We have some that is going to seed, i.e. coriander. Here’s a recipe for coriander tea. You need to grind the seeds.

12. Rosemary

Rosemary tea improves digestion, promotes cognitive function and acts as an antioxidant, protecting the body from heart disease and cancer. Rosemary plant prefers full sun, light and well drained soil.

At the south entrance to the labyrinth we have a rosemary plant. You can snip some to take home any time.

13. Fennel

Fennel seeds are used to prepare its tea. Fennel tea is very beneficial for digestive disorders like irritable bowel syndrome, bloating and flatulence. Fennel grows in USDA zones 4 to 10 in moist and fertile soil in full to partial sun.

You can also snip the leaves to add to tea.

14. St. John’s wort (not in UCV garden)

It is a very effective remedy against nervous disorders: insomnia, depression, anxiety etc. However, it also has some side effects.

It grows very easily without special care. It can be grown on the ground or in pots.
To learn how to grow St John’s wort read this.

15. Sage

The antiseptic tonic of sage enables to provide an effective remedy for ailments as varied as: mouth ulcer and sore throat. Sage tea also helps in depression and Alzheimer. Take 1 tablespoon fresh sage leaves and 1 tablespoon dried sage leaves and steep it for 3 – 5 minutes in boiling water. Strain it and mix honey in it for taste. Your sage tea is ready.

It can be grown either in the ground or in pots. If grown in pots it’s important to water sage regularly.

We have golden sage, “ordinary” sage and pineapple sage. We’ll be adding purple sage soon.

16. Viola tricolor (not in UCV garden)

Often referred as wild pansy, it’s a common European flower that grows wild as a short lived perennial. Viola tricolor is known for its medicinal properties. It contains flavonoids, saponins, anthocyanins, carotenoids that helps in fighting myriads of human diseases like cancer, various skin diseases, allergies and sore throat.
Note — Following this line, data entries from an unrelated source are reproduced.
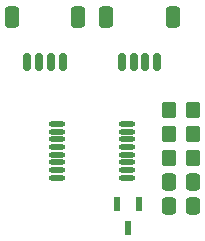
<source format=gbr>
%TF.GenerationSoftware,KiCad,Pcbnew,(7.0.0)*%
%TF.CreationDate,2023-02-19T16:47:07-06:00*%
%TF.ProjectId,ADS1219,41445331-3231-4392-9e6b-696361645f70,4*%
%TF.SameCoordinates,Original*%
%TF.FileFunction,Paste,Top*%
%TF.FilePolarity,Positive*%
%FSLAX46Y46*%
G04 Gerber Fmt 4.6, Leading zero omitted, Abs format (unit mm)*
G04 Created by KiCad (PCBNEW (7.0.0)) date 2023-02-19 16:47:07*
%MOMM*%
%LPD*%
G01*
G04 APERTURE LIST*
G04 Aperture macros list*
%AMRoundRect*
0 Rectangle with rounded corners*
0 $1 Rounding radius*
0 $2 $3 $4 $5 $6 $7 $8 $9 X,Y pos of 4 corners*
0 Add a 4 corners polygon primitive as box body*
4,1,4,$2,$3,$4,$5,$6,$7,$8,$9,$2,$3,0*
0 Add four circle primitives for the rounded corners*
1,1,$1+$1,$2,$3*
1,1,$1+$1,$4,$5*
1,1,$1+$1,$6,$7*
1,1,$1+$1,$8,$9*
0 Add four rect primitives between the rounded corners*
20,1,$1+$1,$2,$3,$4,$5,0*
20,1,$1+$1,$4,$5,$6,$7,0*
20,1,$1+$1,$6,$7,$8,$9,0*
20,1,$1+$1,$8,$9,$2,$3,0*%
G04 Aperture macros list end*
%ADD10R,0.568000X1.258799*%
%ADD11O,1.400000X0.449999*%
%ADD12RoundRect,0.150000X0.150000X0.625000X-0.150000X0.625000X-0.150000X-0.625000X0.150000X-0.625000X0*%
%ADD13RoundRect,0.250000X0.350000X0.650000X-0.350000X0.650000X-0.350000X-0.650000X0.350000X-0.650000X0*%
%ADD14RoundRect,0.250000X0.350000X0.450000X-0.350000X0.450000X-0.350000X-0.450000X0.350000X-0.450000X0*%
%ADD15RoundRect,0.250000X0.337500X0.475000X-0.337500X0.475000X-0.337500X-0.475000X0.337500X-0.475000X0*%
%ADD16RoundRect,0.250000X-0.337500X-0.475000X0.337500X-0.475000X0.337500X0.475000X-0.337500X0.475000X0*%
G04 APERTURE END LIST*
D10*
%TO.C,U2*%
X174449959Y-90983999D03*
X172550039Y-90983999D03*
X173499999Y-93015999D03*
%TD*%
D11*
%TO.C,U1*%
X167550000Y-84225000D03*
X167550000Y-84875001D03*
X167550000Y-85525000D03*
X167550000Y-86175001D03*
X167550000Y-86825000D03*
X167550000Y-87475001D03*
X167550000Y-88125000D03*
X167550000Y-88775001D03*
X173450001Y-88775001D03*
X173450001Y-88125000D03*
X173450001Y-87475001D03*
X173450001Y-86825000D03*
X173450001Y-86175001D03*
X173450001Y-85525000D03*
X173450001Y-84875001D03*
X173450001Y-84225000D03*
%TD*%
D12*
%TO.C,J1*%
X168000000Y-79000000D03*
X167000000Y-79000000D03*
X166000000Y-79000000D03*
X165000000Y-79000000D03*
D13*
X163700000Y-75125000D03*
X169300000Y-75125000D03*
%TD*%
D12*
%TO.C,J3*%
X176000000Y-79000000D03*
X175000000Y-79000000D03*
X174000000Y-79000000D03*
X173000000Y-79000000D03*
D13*
X171700000Y-75125000D03*
X177300000Y-75125000D03*
%TD*%
D14*
%TO.C,R3*%
X179000000Y-83000000D03*
X177000000Y-83000000D03*
%TD*%
D15*
%TO.C,C1*%
X179037500Y-89096000D03*
X176962500Y-89096000D03*
%TD*%
D14*
%TO.C,R2*%
X179000000Y-87064000D03*
X177000000Y-87064000D03*
%TD*%
%TO.C,R1*%
X179000000Y-85032000D03*
X177000000Y-85032000D03*
%TD*%
D16*
%TO.C,C2*%
X176962500Y-91128000D03*
X179037500Y-91128000D03*
%TD*%
M02*

</source>
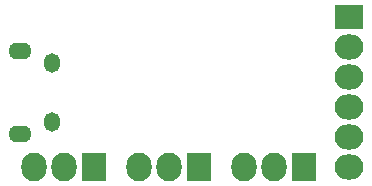
<source format=gbs>
G04 #@! TF.FileFunction,Soldermask,Bot*
%FSLAX46Y46*%
G04 Gerber Fmt 4.6, Leading zero omitted, Abs format (unit mm)*
G04 Created by KiCad (PCBNEW 4.0.0-stable) date Sunday, July 24, 2016 'PMt' 12:32:08 PM*
%MOMM*%
G01*
G04 APERTURE LIST*
%ADD10C,0.100000*%
%ADD11O,1.350000X1.650000*%
%ADD12O,1.950000X1.400000*%
%ADD13R,2.127200X2.432000*%
%ADD14O,2.127200X2.432000*%
%ADD15R,2.432000X2.127200*%
%ADD16O,2.432000X2.127200*%
G04 APERTURE END LIST*
D10*
D11*
X4102540Y10755900D03*
X4102540Y5755900D03*
D12*
X1402540Y11755900D03*
X1402540Y4755900D03*
D13*
X16510000Y1905000D03*
D14*
X13970000Y1905000D03*
X11430000Y1905000D03*
D13*
X7620000Y1905000D03*
D14*
X5080000Y1905000D03*
X2540000Y1905000D03*
D15*
X29210000Y14605000D03*
D16*
X29210000Y12065000D03*
X29210000Y9525000D03*
X29210000Y6985000D03*
X29210000Y4445000D03*
X29210000Y1905000D03*
D13*
X25400000Y1905000D03*
D14*
X22860000Y1905000D03*
X20320000Y1905000D03*
M02*

</source>
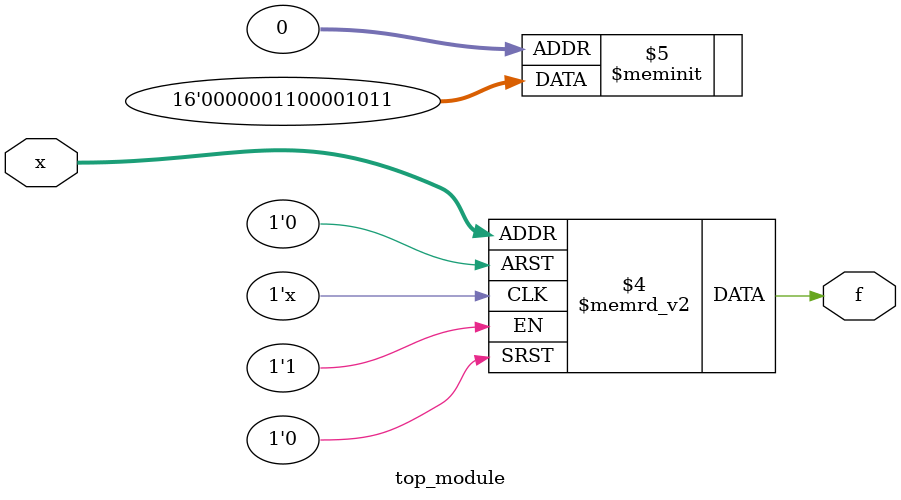
<source format=sv>
module top_module (
    input [4:1] x,
    output logic f
);

always_comb begin
    case ({x[4], x[3], x[2], x[1]})
        4'b0000 : f = 1'b1;
        4'b0001 : f = 1'b1;
        4'b0010 : f = 1'b0;
        4'b0011 : f = 1'b1;
        4'b0100 : f = 1'b0;
        4'b0101 : f = 1'b0;
        4'b0110 : f = 1'b0;
        4'b0111 : f = 1'b0;
        4'b1000 : f = 1'b1;
        4'b1001 : f = 1'b1;
        4'b1010 : f = 1'b0;
        4'b1011 : f = 1'b0;
        default : f = 1'b0;
    endcase
end

endmodule

</source>
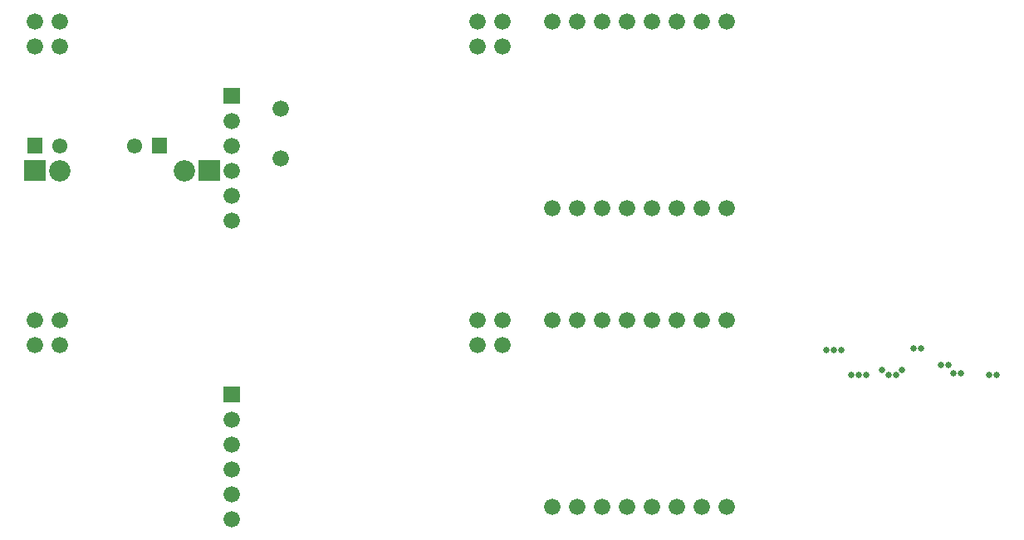
<source format=gbr>
G04 start of page 9 for group -4062 idx -4062 *
G04 Title: (unknown), soldermask *
G04 Creator: pcb 4.2.0 *
G04 CreationDate: Thu Sep 17 08:22:15 2020 UTC *
G04 For: commonadmin *
G04 Format: Gerber/RS-274X *
G04 PCB-Dimensions (mil): 6000.00 7000.00 *
G04 PCB-Coordinate-Origin: lower left *
%MOIN*%
%FSLAX25Y25*%
%LNBOTTOMMASK*%
%ADD66C,0.0610*%
%ADD65C,0.0860*%
%ADD64C,0.0001*%
%ADD63C,0.0260*%
%ADD62C,0.0660*%
G54D62*X327500Y155000D03*
X337500D03*
X347500D03*
X357500D03*
X297500D03*
X307500D03*
X317500D03*
X367500D03*
X307500Y230000D03*
X317500D03*
X327500D03*
X337500D03*
X347500D03*
X357500D03*
X367500D03*
G54D63*X458499Y208500D03*
X438000Y210000D03*
X461500Y208500D03*
X473000Y208000D03*
X476000D03*
X453500Y212000D03*
X456500D03*
X442500Y218500D03*
X445500D03*
X430000Y210000D03*
X432500Y208000D03*
X435500D03*
X417500D03*
X420500D03*
X423500D03*
X407500Y218000D03*
X410500D03*
X413500D03*
G54D62*X297500Y230000D03*
X277500D03*
Y220000D03*
X267500D03*
Y230000D03*
X367500Y275000D03*
X357500D03*
X347500D03*
X337500D03*
X327500D03*
X317500D03*
X307500D03*
X297500D03*
X267500Y350000D03*
X277500D03*
X267500Y340000D03*
X277500D03*
X367500Y350000D03*
X357500D03*
X347500D03*
X337500D03*
X327500D03*
X317500D03*
X307500D03*
X297500D03*
X100000Y230000D03*
Y220000D03*
X90000D03*
Y230000D03*
X169000Y170000D03*
G54D64*G36*
X155700Y294300D02*Y285700D01*
X164300D01*
Y294300D01*
X155700D01*
G37*
G54D62*X169000Y160000D03*
Y150000D03*
G54D65*X150000Y290000D03*
G54D64*G36*
X165700Y203300D02*Y196700D01*
X172300D01*
Y203300D01*
X165700D01*
G37*
G54D62*X169000Y190000D03*
Y180000D03*
G54D64*G36*
X165700Y323300D02*Y316700D01*
X172300D01*
Y323300D01*
X165700D01*
G37*
G54D62*X169000Y310000D03*
Y300000D03*
Y290000D03*
Y280000D03*
Y270000D03*
X188500Y315000D03*
Y295000D03*
X90000Y350000D03*
X100000D03*
X90000Y340000D03*
X100000D03*
G54D64*G36*
X86950Y303050D02*Y296950D01*
X93050D01*
Y303050D01*
X86950D01*
G37*
G54D66*X130000Y300000D03*
G54D65*X100000Y290000D03*
G54D66*Y300000D03*
G54D64*G36*
X85700Y294300D02*Y285700D01*
X94300D01*
Y294300D01*
X85700D01*
G37*
G36*
X136950Y303050D02*Y296950D01*
X143050D01*
Y303050D01*
X136950D01*
G37*
M02*

</source>
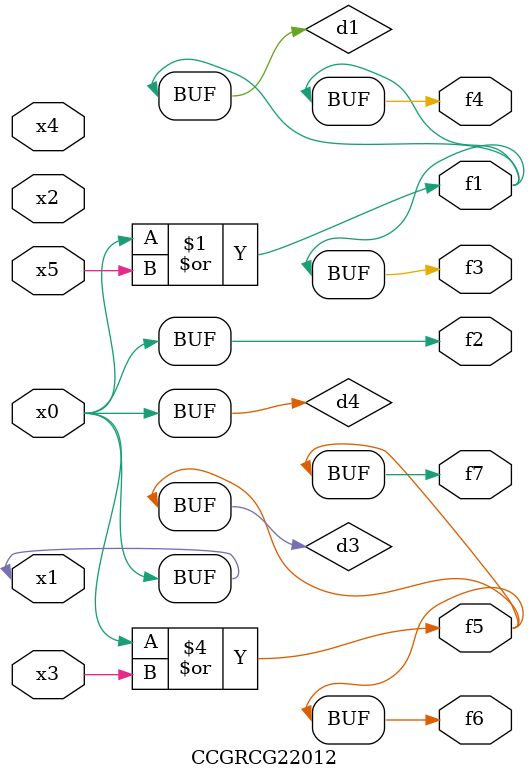
<source format=v>
module CCGRCG22012(
	input x0, x1, x2, x3, x4, x5,
	output f1, f2, f3, f4, f5, f6, f7
);

	wire d1, d2, d3, d4;

	or (d1, x0, x5);
	xnor (d2, x1, x4);
	or (d3, x0, x3);
	buf (d4, x0, x1);
	assign f1 = d1;
	assign f2 = d4;
	assign f3 = d1;
	assign f4 = d1;
	assign f5 = d3;
	assign f6 = d3;
	assign f7 = d3;
endmodule

</source>
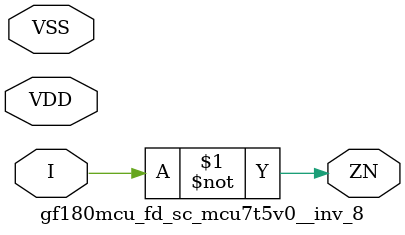
<source format=v>

module gf180mcu_fd_sc_mcu7t5v0__inv_8( I, ZN, VDD, VSS );
input I;
inout VDD, VSS;
output ZN;

	not MGM_BG_0( ZN, I );

endmodule

</source>
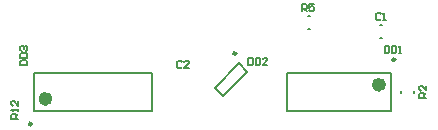
<source format=gto>
G04*
G04 #@! TF.GenerationSoftware,Altium Limited,Altium Designer,20.2.7 (254)*
G04*
G04 Layer_Color=65535*
%FSLAX44Y44*%
%MOMM*%
G71*
G04*
G04 #@! TF.SameCoordinates,7A469513-7955-4F55-9394-07B41ED8EACC*
G04*
G04*
G04 #@! TF.FilePolarity,Positive*
G04*
G01*
G75*
%ADD10C,0.2500*%
%ADD11C,0.6000*%
%ADD12C,0.2000*%
%ADD13C,0.1500*%
D10*
X202552Y75614D02*
G03*
X202552Y75614I-1250J0D01*
G01*
X29500Y15850D02*
G03*
X29500Y15850I-1250J0D01*
G01*
X337330Y70350D02*
G03*
X337330Y70350I-1250J0D01*
G01*
D11*
X44200Y37100D02*
G03*
X44200Y37100I-3000J0D01*
G01*
X326480Y49100D02*
G03*
X326480Y49100I-3000J0D01*
G01*
D12*
X263160Y107100D02*
X265160D01*
X263160Y96100D02*
X265160D01*
X204837Y67129D02*
X211909Y60058D01*
X184331Y46623D02*
X191402Y39551D01*
X184331Y46623D02*
X204837Y67129D01*
X191402Y39551D02*
X211909Y60058D01*
X131200Y27100D02*
Y59100D01*
X31200Y27100D02*
Y59100D01*
X131200D01*
X31200Y27100D02*
X131200D01*
X245480Y59100D02*
X333480D01*
X245480Y27100D02*
X333480D01*
Y59100D01*
X245480Y27100D02*
Y59100D01*
X324120Y99480D02*
X326120D01*
X324120Y88480D02*
X326120D01*
X342400Y42100D02*
Y44100D01*
X353400Y42100D02*
Y44100D01*
D13*
X18265Y20453D02*
X12267Y20432D01*
X12257Y23431D01*
X13253Y24434D01*
X15252Y24441D01*
X16255Y23445D01*
X16266Y20446D01*
X16259Y22445D02*
X18251Y24452D01*
X18244Y26451D02*
X18237Y28450D01*
X18241Y27451D01*
X12243Y27430D01*
X13246Y26434D01*
X18213Y35448D02*
X18227Y31449D01*
X14214Y35434D01*
X13215Y35431D01*
X12219Y34427D01*
X12225Y32428D01*
X13228Y31432D01*
X258252Y111301D02*
Y117299D01*
X261251D01*
X262250Y116299D01*
Y114300D01*
X261251Y113300D01*
X258252D01*
X260251D02*
X262250Y111301D01*
X268248Y117299D02*
X264250D01*
Y114300D01*
X266249Y115300D01*
X267249D01*
X268248Y114300D01*
Y112301D01*
X267249Y111301D01*
X265249D01*
X264250Y112301D01*
X363729Y38212D02*
X357731Y38152D01*
X357701Y41151D01*
X358691Y42160D01*
X360690Y42180D01*
X361700Y41191D01*
X361730Y38192D01*
X361710Y40191D02*
X363689Y42210D01*
X363629Y48208D02*
X363669Y44210D01*
X359630Y48168D01*
X358631Y48158D01*
X357641Y47148D01*
X357661Y45149D01*
X358671Y44160D01*
X19888Y65653D02*
X25886Y65673D01*
X25876Y68672D01*
X24873Y69668D01*
X20874Y69655D01*
X19878Y68652D01*
X19888Y65653D01*
X19868Y71651D02*
X25866Y71671D01*
X25856Y74670D01*
X24853Y75666D01*
X20854Y75653D01*
X19858Y74650D01*
X19868Y71651D01*
X20847Y77652D02*
X19844Y78648D01*
X19838Y80648D01*
X20834Y81651D01*
X21834Y81654D01*
X22837Y80658D01*
X22840Y79658D01*
X22837Y80658D01*
X23833Y81661D01*
X24833Y81664D01*
X25836Y80668D01*
X25842Y78668D01*
X24846Y77665D01*
X212983Y71579D02*
Y65581D01*
X215982D01*
X216981Y66581D01*
Y70579D01*
X215982Y71579D01*
X212983D01*
X218981D02*
Y65581D01*
X221980D01*
X222979Y66581D01*
Y70579D01*
X221980Y71579D01*
X218981D01*
X228977Y65581D02*
X224979D01*
X228977Y69580D01*
Y70579D01*
X227978Y71579D01*
X225978D01*
X224979Y70579D01*
X328282Y81739D02*
Y75741D01*
X331281D01*
X332281Y76741D01*
Y80739D01*
X331281Y81739D01*
X328282D01*
X334280D02*
Y75741D01*
X337279D01*
X338279Y76741D01*
Y80739D01*
X337279Y81739D01*
X334280D01*
X340278Y75741D02*
X342278D01*
X341278D01*
Y81739D01*
X340278Y80739D01*
X156480Y68039D02*
X155481Y69039D01*
X153481D01*
X152482Y68039D01*
Y64041D01*
X153481Y63041D01*
X155481D01*
X156480Y64041D01*
X162478Y63041D02*
X158480D01*
X162478Y67040D01*
Y68039D01*
X161479Y69039D01*
X159479D01*
X158480Y68039D01*
X325120Y108679D02*
X324120Y109679D01*
X322121D01*
X321121Y108679D01*
Y104681D01*
X322121Y103681D01*
X324120D01*
X325120Y104681D01*
X327119Y103681D02*
X329119D01*
X328119D01*
Y109679D01*
X327119Y108679D01*
M02*

</source>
You can use whole plant to make tea.

Also called as heartsease, viola tricolor grows in partial shade in slightly acidic to neutral soil. It’s hardy in USDA zones 3 to 9

17. Basil

Basil especially holy basil or ‘tulsi’ is best to make basil tea, you can also add honey and ginger in it. Other varieties of basil are also used. Basil is stress reliever and if used with honey and ginger it helps in asthma and cough, cold and influenza. Consumption of basil tea lowers the blood sugar level and helps in heart diseases. Basil tea is also a good cure of mouth problems and bad breath.

Holy Basil loves warm exhibition, it’s a tropical plant, hardy in USDA Zones 10, 11 and grows best when temperature stays around 70 – 86 F (20 – 30 C).

18. Catnip (not in UCV garden)

Mildly sedative and calming, catnip tea is excellent treat after an exhausting day. It helps in digestive disorder like diarrhea, relieves headache and insomnia and if you’re going through nicotine withdrawal, it alleviates the stress. Both the leaves and flowers are used to prepare tea.

If you know how to save your catnip plant from cats for your use growing it is easy. It’s hardy in USDA Zones 3 – 8 and prefers well drained soil that is sandy, although catnip grows in variety of soil types. Keep your plant in full to partial sun.

19. Lemon Grass (not in UCV garden)

Lemon grass (Cymbopogon citratus) is used to make herbal tea, in soups and other dishes. This lemony scented tea herb also repels pests like white flies away from garden.

Grow lemongrass in warm and sunny spot and do regular watering. Lemongrass is hardy in USDA Zones 9 – 11, however if you like to grow it in colder climate you can grow it in a pot and bring that indoors or in a greenhouse in winter.

Additions welcome

We invite anyone who has herb plants to share, to add them to the labyrinth. We especially would like more thyme and succulent or drought-resistant groundcovers for the courtyard labyrinth — hens and chicks etc.